▶ _DESCRIPTION OF THE TASK_:
Copy all lines below exactly as written. Leave pictures out.

▶ _Stored items_:
○ ○ ○ ○ ○
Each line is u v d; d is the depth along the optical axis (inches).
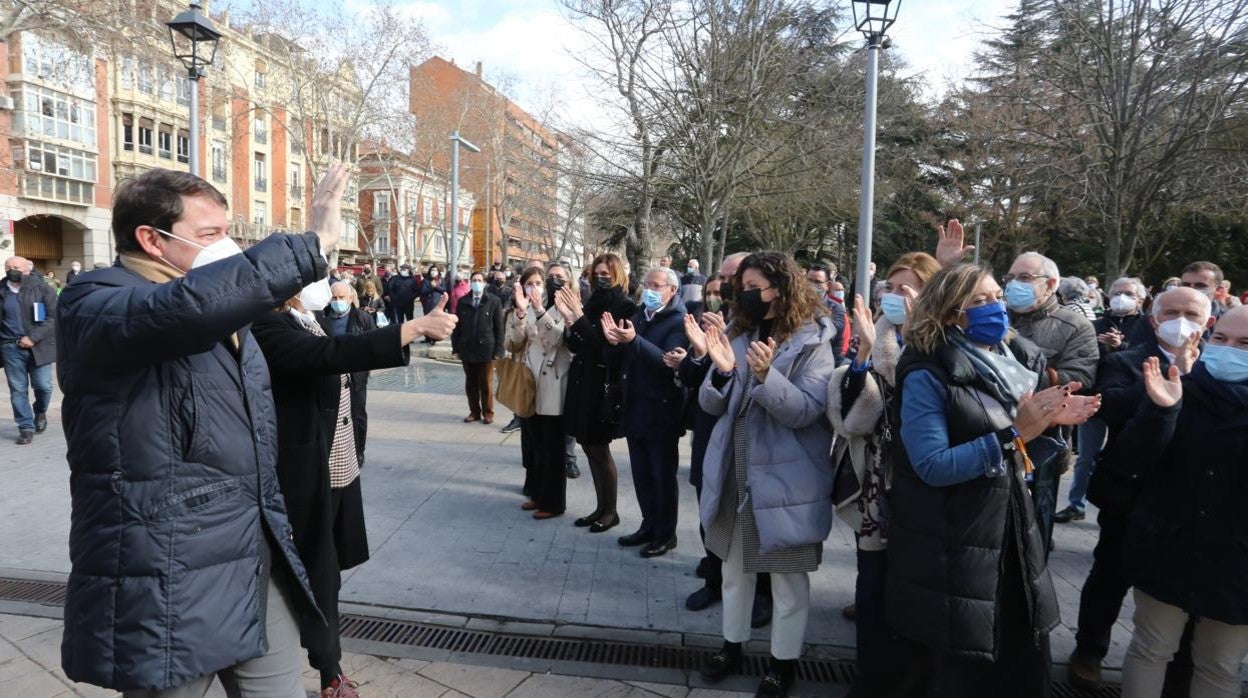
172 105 1387.8
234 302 61.8
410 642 131.1
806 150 535.2
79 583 64.1
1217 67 474.0
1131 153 527.5
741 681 120.8
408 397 394.0
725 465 119.6
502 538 182.5
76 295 64.7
○ ○ ○ ○ ○
▶ _SOLVED EXERCISE_:
Each line is u v d; d is the depth along the optical axis (inches).
172 105 1387.8
234 302 61.8
410 642 131.1
806 150 535.2
79 583 64.1
1217 67 474.0
1131 153 527.5
741 681 120.8
408 397 394.0
725 465 119.6
502 538 182.5
76 295 64.7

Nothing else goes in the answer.